The following is a chronology of notable events from the year 2024 in Bolivia.

== Incumbents ==
=== National government ===
- President: Luis Arce (MAS)
- Vice President: David Choquehuanca (MAS)
- President of the Supreme Tribunal of Justice: Ricardo Torres
- President of the Supreme Electoral Tribunal: Oscar Hassenteufel
- President of the Plurinational Constitutional Tribunal: Paul Franco
- President of the Senate: Andrónico Rodríguez (MAS)
- President of the Chamber of Deputies: Jerges Mercado (PCB)
- Assembly: 3rd

==Events==
===March===
- March 23 – Bolivian census of 2024

===June===
- June 26 – 2024 Bolivian coup attempt: President Luis Arce accuses Bolivian Army commanding general Juan José Zúñiga of plotting a coup and calls for a general strike and blocking of roads to prevent it, leading to its failure and Zúñiga’s arrest later that day.

===July===
- July 1 – Bolivia summons its ambassador to Argentina after the latter’s president, Javier Milei calls the recent 2024 Bolivian coup attempt "fraudulent" and implies that it was staged.
- July 15 – President Arce announces the discovery of natural gas reserves with an estimated volume of 1.7 trillion cubic meters at the Mayaya X-1 field north of La Paz.
- July 21 – A bus heading to Chile collides head-on with a truck on a highway between Patacamaya and the Chilean town of Tambo Quemado, killing at least 22 people and injuring 16 others.

===September===
- September 17 – The March to Save Bolivia, a weeklong nationwide anti-government protest called on by former president Evo Morales, begins.

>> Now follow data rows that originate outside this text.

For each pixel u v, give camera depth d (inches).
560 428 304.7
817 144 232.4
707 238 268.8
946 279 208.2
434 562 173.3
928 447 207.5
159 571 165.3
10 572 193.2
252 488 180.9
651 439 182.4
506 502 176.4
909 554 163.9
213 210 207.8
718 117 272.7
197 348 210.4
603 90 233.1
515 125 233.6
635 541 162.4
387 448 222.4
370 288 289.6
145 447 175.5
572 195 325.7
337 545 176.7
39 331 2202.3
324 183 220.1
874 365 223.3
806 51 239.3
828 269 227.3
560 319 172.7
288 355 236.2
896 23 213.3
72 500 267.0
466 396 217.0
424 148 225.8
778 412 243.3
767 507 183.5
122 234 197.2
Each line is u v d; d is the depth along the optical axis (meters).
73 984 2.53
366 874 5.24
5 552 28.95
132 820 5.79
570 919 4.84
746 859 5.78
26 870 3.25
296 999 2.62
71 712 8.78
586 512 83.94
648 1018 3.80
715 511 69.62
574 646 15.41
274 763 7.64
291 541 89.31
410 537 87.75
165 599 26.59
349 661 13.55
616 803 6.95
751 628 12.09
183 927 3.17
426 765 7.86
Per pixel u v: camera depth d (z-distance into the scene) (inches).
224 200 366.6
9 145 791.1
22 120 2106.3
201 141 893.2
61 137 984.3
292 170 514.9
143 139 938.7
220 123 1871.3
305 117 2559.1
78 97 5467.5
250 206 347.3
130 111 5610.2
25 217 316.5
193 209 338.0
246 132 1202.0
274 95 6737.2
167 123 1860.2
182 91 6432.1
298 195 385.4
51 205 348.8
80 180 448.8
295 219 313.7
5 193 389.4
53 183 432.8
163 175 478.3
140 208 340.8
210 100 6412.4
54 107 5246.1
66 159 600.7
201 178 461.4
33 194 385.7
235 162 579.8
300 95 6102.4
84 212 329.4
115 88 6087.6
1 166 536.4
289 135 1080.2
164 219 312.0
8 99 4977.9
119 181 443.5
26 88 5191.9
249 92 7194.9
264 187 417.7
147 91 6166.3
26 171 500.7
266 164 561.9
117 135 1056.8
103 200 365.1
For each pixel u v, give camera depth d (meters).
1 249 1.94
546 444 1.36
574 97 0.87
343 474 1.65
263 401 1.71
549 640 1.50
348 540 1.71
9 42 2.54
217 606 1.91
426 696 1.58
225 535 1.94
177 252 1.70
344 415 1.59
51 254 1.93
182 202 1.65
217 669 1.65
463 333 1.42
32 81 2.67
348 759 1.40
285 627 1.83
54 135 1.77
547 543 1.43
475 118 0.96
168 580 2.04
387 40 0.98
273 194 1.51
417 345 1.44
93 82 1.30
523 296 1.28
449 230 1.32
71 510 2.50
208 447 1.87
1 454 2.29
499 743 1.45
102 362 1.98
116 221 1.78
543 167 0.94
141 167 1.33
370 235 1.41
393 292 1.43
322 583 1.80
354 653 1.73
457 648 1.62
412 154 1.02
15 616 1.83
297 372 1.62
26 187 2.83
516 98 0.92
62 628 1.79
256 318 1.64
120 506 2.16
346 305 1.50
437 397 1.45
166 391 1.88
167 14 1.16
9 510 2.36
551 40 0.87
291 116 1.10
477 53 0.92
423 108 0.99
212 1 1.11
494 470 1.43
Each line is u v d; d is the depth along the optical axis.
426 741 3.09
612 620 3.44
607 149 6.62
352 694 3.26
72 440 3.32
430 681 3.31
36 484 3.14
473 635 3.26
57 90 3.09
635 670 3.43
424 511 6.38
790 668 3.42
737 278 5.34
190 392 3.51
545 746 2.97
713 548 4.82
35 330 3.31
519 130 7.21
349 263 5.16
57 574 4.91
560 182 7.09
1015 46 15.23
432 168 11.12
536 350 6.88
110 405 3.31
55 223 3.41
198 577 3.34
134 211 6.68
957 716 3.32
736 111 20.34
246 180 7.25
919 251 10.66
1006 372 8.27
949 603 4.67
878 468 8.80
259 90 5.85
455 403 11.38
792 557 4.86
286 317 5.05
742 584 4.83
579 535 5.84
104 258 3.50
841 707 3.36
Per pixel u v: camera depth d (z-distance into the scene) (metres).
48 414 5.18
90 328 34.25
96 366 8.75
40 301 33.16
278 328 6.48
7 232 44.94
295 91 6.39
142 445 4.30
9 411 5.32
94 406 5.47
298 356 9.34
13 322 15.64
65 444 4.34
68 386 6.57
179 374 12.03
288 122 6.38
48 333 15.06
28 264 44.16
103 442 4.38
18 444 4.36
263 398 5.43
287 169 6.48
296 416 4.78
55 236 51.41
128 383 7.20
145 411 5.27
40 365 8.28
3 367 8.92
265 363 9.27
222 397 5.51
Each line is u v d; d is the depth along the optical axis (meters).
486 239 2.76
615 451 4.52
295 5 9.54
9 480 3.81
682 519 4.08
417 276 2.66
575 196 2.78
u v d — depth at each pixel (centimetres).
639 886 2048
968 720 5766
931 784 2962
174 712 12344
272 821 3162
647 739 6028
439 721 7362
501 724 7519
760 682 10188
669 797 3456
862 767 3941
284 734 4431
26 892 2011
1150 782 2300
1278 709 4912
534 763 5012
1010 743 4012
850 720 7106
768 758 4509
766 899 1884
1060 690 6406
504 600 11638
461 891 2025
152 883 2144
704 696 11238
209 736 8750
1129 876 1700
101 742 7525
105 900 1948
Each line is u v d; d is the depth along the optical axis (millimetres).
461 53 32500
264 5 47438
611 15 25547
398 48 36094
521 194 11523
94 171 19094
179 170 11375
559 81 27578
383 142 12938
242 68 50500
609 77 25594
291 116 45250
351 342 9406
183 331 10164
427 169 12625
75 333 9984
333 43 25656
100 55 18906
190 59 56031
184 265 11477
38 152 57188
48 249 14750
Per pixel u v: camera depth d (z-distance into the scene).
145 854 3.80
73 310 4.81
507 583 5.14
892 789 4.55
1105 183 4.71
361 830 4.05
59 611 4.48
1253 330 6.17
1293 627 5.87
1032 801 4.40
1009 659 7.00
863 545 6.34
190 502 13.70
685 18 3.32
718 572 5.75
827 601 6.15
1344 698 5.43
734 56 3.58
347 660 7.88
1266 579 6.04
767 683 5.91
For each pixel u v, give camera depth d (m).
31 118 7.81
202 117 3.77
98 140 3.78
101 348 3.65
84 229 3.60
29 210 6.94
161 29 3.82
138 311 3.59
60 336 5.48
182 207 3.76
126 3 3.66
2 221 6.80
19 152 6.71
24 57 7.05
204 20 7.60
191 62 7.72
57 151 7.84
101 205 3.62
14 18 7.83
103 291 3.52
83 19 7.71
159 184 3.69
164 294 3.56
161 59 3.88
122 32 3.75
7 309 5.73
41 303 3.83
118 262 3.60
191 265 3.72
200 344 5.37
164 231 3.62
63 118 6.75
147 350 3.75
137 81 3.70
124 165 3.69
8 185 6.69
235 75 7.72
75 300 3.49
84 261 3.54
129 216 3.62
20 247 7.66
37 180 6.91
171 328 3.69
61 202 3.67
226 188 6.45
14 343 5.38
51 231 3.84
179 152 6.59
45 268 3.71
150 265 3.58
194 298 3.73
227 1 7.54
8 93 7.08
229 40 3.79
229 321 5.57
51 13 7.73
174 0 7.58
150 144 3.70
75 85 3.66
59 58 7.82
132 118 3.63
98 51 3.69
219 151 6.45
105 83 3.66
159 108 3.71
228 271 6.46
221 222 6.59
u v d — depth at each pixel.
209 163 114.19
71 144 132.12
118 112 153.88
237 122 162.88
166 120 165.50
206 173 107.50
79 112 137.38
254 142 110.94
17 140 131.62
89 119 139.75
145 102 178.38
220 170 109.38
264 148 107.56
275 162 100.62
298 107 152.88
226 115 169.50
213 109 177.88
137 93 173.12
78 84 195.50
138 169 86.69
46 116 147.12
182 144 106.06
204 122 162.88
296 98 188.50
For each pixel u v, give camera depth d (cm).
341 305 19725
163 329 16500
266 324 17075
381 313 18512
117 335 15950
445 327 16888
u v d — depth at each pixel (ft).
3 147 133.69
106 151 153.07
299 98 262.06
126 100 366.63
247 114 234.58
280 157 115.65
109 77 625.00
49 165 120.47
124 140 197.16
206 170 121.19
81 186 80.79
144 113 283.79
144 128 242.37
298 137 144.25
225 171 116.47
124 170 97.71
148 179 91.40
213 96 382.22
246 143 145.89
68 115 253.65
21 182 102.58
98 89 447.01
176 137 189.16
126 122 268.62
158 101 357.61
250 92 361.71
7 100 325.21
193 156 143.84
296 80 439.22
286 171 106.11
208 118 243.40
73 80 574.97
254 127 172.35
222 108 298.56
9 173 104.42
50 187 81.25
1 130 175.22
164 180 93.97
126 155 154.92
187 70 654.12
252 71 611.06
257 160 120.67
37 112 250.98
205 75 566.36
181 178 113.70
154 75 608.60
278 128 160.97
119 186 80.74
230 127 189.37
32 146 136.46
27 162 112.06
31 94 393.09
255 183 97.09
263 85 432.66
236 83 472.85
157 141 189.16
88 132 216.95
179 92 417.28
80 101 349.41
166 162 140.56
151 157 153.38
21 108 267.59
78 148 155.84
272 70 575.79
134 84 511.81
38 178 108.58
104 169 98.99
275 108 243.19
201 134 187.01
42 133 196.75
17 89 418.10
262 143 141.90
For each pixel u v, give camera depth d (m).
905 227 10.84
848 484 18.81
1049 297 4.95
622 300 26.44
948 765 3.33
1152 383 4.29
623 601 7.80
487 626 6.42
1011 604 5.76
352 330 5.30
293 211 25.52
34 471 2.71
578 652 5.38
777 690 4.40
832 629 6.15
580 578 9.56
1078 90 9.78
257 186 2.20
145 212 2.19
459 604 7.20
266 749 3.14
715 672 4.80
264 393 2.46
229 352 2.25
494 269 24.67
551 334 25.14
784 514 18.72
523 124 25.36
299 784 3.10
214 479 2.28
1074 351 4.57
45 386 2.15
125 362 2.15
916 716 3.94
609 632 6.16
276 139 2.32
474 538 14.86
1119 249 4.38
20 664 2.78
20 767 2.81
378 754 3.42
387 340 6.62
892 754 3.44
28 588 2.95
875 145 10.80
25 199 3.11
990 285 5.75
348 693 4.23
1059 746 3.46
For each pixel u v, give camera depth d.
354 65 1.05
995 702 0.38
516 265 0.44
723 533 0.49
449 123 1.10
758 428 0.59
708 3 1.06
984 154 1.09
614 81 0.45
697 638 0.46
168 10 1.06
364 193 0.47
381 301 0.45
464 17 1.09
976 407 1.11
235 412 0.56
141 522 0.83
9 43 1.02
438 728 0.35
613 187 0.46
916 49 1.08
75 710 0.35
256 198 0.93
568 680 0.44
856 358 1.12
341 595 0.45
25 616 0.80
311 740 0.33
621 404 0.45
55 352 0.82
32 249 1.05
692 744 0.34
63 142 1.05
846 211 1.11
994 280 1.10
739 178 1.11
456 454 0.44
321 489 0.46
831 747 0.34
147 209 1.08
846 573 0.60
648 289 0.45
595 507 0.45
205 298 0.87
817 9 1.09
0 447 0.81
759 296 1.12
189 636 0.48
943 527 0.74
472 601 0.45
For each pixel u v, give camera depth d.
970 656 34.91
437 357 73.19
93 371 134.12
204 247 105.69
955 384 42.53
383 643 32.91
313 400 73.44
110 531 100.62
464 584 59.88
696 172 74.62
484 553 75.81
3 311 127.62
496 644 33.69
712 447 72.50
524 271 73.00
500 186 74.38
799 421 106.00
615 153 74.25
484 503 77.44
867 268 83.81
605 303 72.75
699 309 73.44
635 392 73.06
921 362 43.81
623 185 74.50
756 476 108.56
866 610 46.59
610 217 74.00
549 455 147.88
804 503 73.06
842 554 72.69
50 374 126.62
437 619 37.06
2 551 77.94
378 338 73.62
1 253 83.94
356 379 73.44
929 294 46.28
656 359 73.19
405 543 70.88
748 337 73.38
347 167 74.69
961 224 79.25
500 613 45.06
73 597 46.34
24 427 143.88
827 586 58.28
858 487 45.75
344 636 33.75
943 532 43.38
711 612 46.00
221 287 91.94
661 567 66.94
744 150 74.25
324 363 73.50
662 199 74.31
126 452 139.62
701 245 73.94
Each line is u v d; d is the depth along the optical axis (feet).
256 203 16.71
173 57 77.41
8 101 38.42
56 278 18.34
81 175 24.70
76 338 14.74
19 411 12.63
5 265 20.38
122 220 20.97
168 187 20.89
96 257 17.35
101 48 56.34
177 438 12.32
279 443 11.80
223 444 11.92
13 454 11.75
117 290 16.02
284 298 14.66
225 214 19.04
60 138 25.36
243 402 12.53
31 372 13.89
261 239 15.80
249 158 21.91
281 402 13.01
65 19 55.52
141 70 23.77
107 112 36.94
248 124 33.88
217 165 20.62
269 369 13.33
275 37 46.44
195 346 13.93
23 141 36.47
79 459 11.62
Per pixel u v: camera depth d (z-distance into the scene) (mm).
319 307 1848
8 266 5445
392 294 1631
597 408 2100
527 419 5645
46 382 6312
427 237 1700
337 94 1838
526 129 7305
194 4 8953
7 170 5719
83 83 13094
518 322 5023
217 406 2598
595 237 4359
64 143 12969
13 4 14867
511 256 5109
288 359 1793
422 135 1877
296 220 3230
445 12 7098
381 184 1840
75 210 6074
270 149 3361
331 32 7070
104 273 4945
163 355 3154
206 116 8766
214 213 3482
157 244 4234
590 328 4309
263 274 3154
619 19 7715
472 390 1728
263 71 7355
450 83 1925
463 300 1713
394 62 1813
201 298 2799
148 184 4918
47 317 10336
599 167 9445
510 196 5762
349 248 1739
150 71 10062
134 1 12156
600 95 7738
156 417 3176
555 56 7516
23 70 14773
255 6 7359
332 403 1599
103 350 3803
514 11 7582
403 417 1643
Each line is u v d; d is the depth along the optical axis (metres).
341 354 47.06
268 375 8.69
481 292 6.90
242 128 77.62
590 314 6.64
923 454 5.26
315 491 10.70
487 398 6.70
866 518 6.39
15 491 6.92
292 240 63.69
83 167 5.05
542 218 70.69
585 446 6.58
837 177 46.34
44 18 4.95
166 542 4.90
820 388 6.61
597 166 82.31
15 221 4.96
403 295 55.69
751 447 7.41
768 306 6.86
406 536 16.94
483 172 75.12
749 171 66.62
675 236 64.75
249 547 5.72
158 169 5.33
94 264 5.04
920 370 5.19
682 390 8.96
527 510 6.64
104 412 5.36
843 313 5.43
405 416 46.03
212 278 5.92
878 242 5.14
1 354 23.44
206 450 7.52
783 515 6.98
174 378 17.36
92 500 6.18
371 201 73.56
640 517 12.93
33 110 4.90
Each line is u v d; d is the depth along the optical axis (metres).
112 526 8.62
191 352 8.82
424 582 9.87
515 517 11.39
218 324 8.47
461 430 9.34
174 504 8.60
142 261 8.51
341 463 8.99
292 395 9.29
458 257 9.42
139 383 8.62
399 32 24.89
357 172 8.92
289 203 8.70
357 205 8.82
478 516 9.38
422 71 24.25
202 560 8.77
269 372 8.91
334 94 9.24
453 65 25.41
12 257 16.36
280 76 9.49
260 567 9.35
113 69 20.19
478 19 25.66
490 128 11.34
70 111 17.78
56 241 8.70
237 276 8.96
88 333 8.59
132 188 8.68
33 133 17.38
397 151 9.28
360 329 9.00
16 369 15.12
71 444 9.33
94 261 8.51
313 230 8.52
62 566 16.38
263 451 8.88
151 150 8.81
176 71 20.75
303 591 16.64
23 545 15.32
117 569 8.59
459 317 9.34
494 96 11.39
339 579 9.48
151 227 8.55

At least 34 people are subsequently injured in clashes during the event.

===October===
- 8 October – South Africa's genocide case against Israel: Bolivia intervenes in the genocide case on the side of South Africa.
- 27 October – Former president Evo Morales claims that he had survived an assassination attempt against him near a military garrison in Villa Tunari following a gun attack on his vehicle that injured his driver.

===November===
- 1 November –
  - Three military garrisons are seized by Evo Morales supporters in Chapare Province.
  - Evo Morales begins a hunger strike demanding that the Arce government engage in dialogue.
- 8 November – The Plurinational Constitutional Tribunal bars Evo Morales from running again for president in the 2025 Bolivian general election, citing his already exceeding the two-term limit.
- 27 November – The Supreme Tribunal of Justice of Bolivia allows the extradition of former anti-narcotics agency head Maximiliano Dávila-Perez to the United States, where he is indicted on cocaine smuggling and possession of machine guns. His extradition is finalized on 12 December.

=== December ===

- 15 December – 2024 Bolivian judicial election.
- 16 December – An arrest warrant is issued against Evo Morales on charges of "trafficking" a 15-year old girl when he was president.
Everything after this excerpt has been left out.